In this dissertation, the complex impedance characteristics caused by component parasitics are first analyzed. Based on that, effective reactance compression is achieved through receiving-side parameters design. Then, new converter topologies are applied or designed to reduce the requirement of the ac inductor while maintaining the robustness of the high-frequency system.

The design of a modified Class E power amplifier with a novel edge inductor decreases the prototype's height nearly three times. And a novel inductor-less topology with a flexible printed circuit (FPC) coil enables an ultra-thin and bendable WPT prototype. Furthermore, a vertically modularized and reconfigurable WPT design concept is proposed in this dissertation to reduce the design complexity and maintenance cost of a high-frequency WPT system. In order to decrease the proximity effect in vertically stacking UM coils, a novel interleaved coil design is proposed based on the electromagnetic field analysis, which improves power balance among UMs and increases the dc-dc efficiency of the final system.
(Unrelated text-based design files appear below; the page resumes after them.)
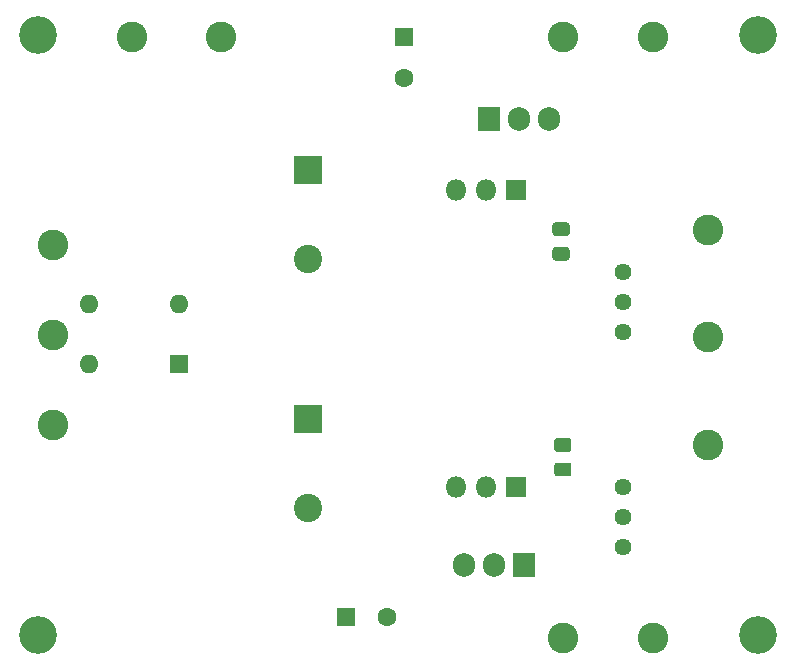
<source format=gbr>
G04 #@! TF.GenerationSoftware,KiCad,Pcbnew,(5.1.8-0-10_14)*
G04 #@! TF.CreationDate,2020-11-13T17:04:17+01:00*
G04 #@! TF.ProjectId,lv-lownoise-psu,6c762d6c-6f77-46e6-9f69-73652d707375,rev?*
G04 #@! TF.SameCoordinates,Original*
G04 #@! TF.FileFunction,Soldermask,Bot*
G04 #@! TF.FilePolarity,Negative*
%FSLAX46Y46*%
G04 Gerber Fmt 4.6, Leading zero omitted, Abs format (unit mm)*
G04 Created by KiCad (PCBNEW (5.1.8-0-10_14)) date 2020-11-13 17:04:17*
%MOMM*%
%LPD*%
G01*
G04 APERTURE LIST*
%ADD10C,1.600000*%
%ADD11R,1.600000X1.600000*%
%ADD12C,2.400000*%
%ADD13R,2.400000X2.400000*%
%ADD14O,1.905000X2.000000*%
%ADD15R,1.905000X2.000000*%
%ADD16O,1.600000X1.600000*%
%ADD17C,2.600000*%
%ADD18O,1.800000X1.800000*%
%ADD19R,1.800000X1.800000*%
%ADD20C,1.440000*%
%ADD21C,3.200000*%
G04 APERTURE END LIST*
D10*
X114681000Y-86106000D03*
D11*
X111181000Y-86106000D03*
D10*
X116078000Y-40457000D03*
D11*
X116078000Y-36957000D03*
D12*
X107950000Y-76835000D03*
D13*
X107950000Y-69335000D03*
D12*
X107950000Y-55760000D03*
D13*
X107950000Y-48260000D03*
D14*
X121158000Y-81661000D03*
X123698000Y-81661000D03*
D15*
X126238000Y-81661000D03*
D14*
X128397000Y-43942000D03*
X125857000Y-43942000D03*
D15*
X123317000Y-43942000D03*
D11*
X97028000Y-64643000D03*
D16*
X89408000Y-59563000D03*
X97028000Y-59563000D03*
X89408000Y-64643000D03*
D17*
X129540000Y-87884000D03*
X137160000Y-87884000D03*
X93091000Y-36957000D03*
X100584000Y-36957000D03*
X137160000Y-36957000D03*
X129540000Y-36957000D03*
D18*
X120459500Y-75120500D03*
X122999500Y-75120500D03*
D19*
X125539500Y-75120500D03*
D18*
X120523000Y-49974500D03*
X123063000Y-49974500D03*
D19*
X125603000Y-49974500D03*
D20*
X134670800Y-80137000D03*
X134670800Y-77597000D03*
X134670800Y-75057000D03*
X134620000Y-61976000D03*
X134620000Y-59436000D03*
X134620000Y-56896000D03*
D17*
X141859000Y-71501000D03*
X141859000Y-62357000D03*
X141859000Y-53340000D03*
X86360000Y-54610000D03*
X86360000Y-62230000D03*
X86360000Y-69850000D03*
D21*
X146050000Y-36830000D03*
X146050000Y-87630000D03*
X85090000Y-87630000D03*
X85090000Y-36830000D03*
G36*
G01*
X130015000Y-72117800D02*
X129065000Y-72117800D01*
G75*
G02*
X128815000Y-71867800I0J250000D01*
G01*
X128815000Y-71192800D01*
G75*
G02*
X129065000Y-70942800I250000J0D01*
G01*
X130015000Y-70942800D01*
G75*
G02*
X130265000Y-71192800I0J-250000D01*
G01*
X130265000Y-71867800D01*
G75*
G02*
X130015000Y-72117800I-250000J0D01*
G01*
G37*
G36*
G01*
X130015000Y-74192800D02*
X129065000Y-74192800D01*
G75*
G02*
X128815000Y-73942800I0J250000D01*
G01*
X128815000Y-73267800D01*
G75*
G02*
X129065000Y-73017800I250000J0D01*
G01*
X130015000Y-73017800D01*
G75*
G02*
X130265000Y-73267800I0J-250000D01*
G01*
X130265000Y-73942800D01*
G75*
G02*
X130015000Y-74192800I-250000J0D01*
G01*
G37*
G36*
G01*
X128912600Y-54755200D02*
X129862600Y-54755200D01*
G75*
G02*
X130112600Y-55005200I0J-250000D01*
G01*
X130112600Y-55680200D01*
G75*
G02*
X129862600Y-55930200I-250000J0D01*
G01*
X128912600Y-55930200D01*
G75*
G02*
X128662600Y-55680200I0J250000D01*
G01*
X128662600Y-55005200D01*
G75*
G02*
X128912600Y-54755200I250000J0D01*
G01*
G37*
G36*
G01*
X128912600Y-52680200D02*
X129862600Y-52680200D01*
G75*
G02*
X130112600Y-52930200I0J-250000D01*
G01*
X130112600Y-53605200D01*
G75*
G02*
X129862600Y-53855200I-250000J0D01*
G01*
X128912600Y-53855200D01*
G75*
G02*
X128662600Y-53605200I0J250000D01*
G01*
X128662600Y-52930200D01*
G75*
G02*
X128912600Y-52680200I250000J0D01*
G01*
G37*
M02*

</source>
This dissertation contributes to enhancing the compactness and modularization of high-frequency WPT systems. Compared with the classical high-frequency WPT system with IMN, the proposed design methodology of edge inductor and inductor-less WPT topology increases the power density about 8 times while maintaining the system robustness against the load variation, misalignment or bending FPC coil. Thanks to the modularized design concept, the prototype demonstrates the desired scalability in both power levels (4~116 W) and transfer distance (30~90 mm) with high dc-dc efficiency (over 80% in most transfer distance), which is conducive to the promotion and application of high-frequency WPT technology.

Biography

Huan Zhang received the B.S. degree in electrical engineering from Shandong University, Jinan, China, in 2016, and the M.S. degree in electrical engineering from Shanghai Jiao Tong University, Shanghai, China, in 2019. He is currently working toward the Ph.D. degree in electrical and computer engineering at the UM-SJTU Joint Institute, supervised by Prof. Chengbin Ma. His research interests include high-frequency power electronics and its applications in megahertz wireless power transfer and energy routers.Mr. Zhang received 2022 National Scholarship for Doctoral Students, the Top 10 1st Stage Proposal Award at the Inaugural IEEE Global Student Wireless Power Competition in 2022, and the Best Paper Award at the IEEE Energy Conversion Congress and Exposition-Asia in 2020.